RECORDS SUPPLIED:
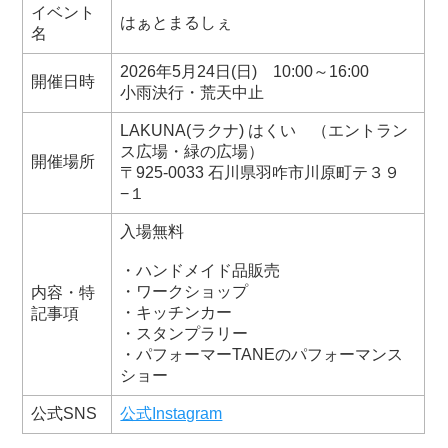
イベント
はぁとまるしぇ
名
2026年5月24日(日) 10:00～16:00
開催日時
小雨決行・荒天中止
LAKUNA(ラクナ) はくい （エントラン
ス広場・緑の広場）
開催場所
〒925-0033 石川県羽咋市川原町テ３９
−１
入場無料
・ハンドメイド品販売
・ワークショップ
内容・特
・キッチンカー
記事項
・スタンプラリー
・パフォーマーTANEのパフォーマンス
ショー
公式SNS
公式Instagram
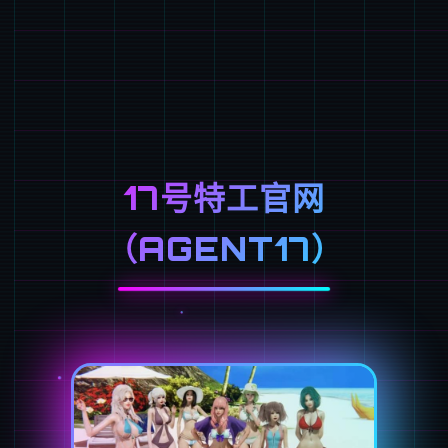
17号特工官网
（AGENT17）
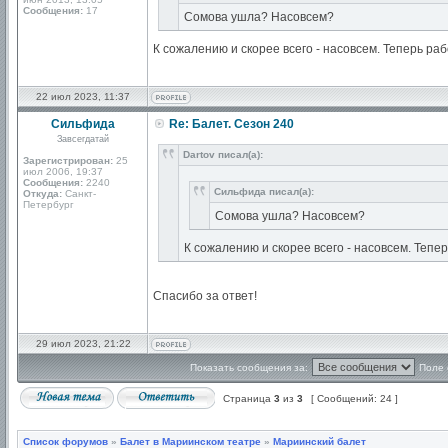
Сообщения:
17
Сомова ушла? Насовсем?
К сожалению и скорее всего - насовсем. Теперь ра
22 июл 2023, 11:37
Сильфида
Re: Балет. Сезон 240
Завсегдатай
Dartov писал(а):
Зарегистрирован:
25
июл 2006, 19:37
Сообщения:
2240
Сильфида писал(а):
Откуда:
Санкт-
Петербург
Сомова ушла? Насовсем?
К сожалению и скорее всего - насовсем. Тепе
Спасибо за ответ!
29 июл 2023, 21:22
Показать сообщения за:
Поле 
Страница
3
из
3
[ Сообщений: 24 ]
Список форумов
»
Балет в Мариинском театре
»
Мариинский балет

JOB: Whenever the word "всего" shows up in a line of the entries, list that line.

RESULT OF THIS EXERCISE:
К сожалению и скорее всего - насовсем. Теперь ра
К сожалению и скорее всего - насовсем. Тепе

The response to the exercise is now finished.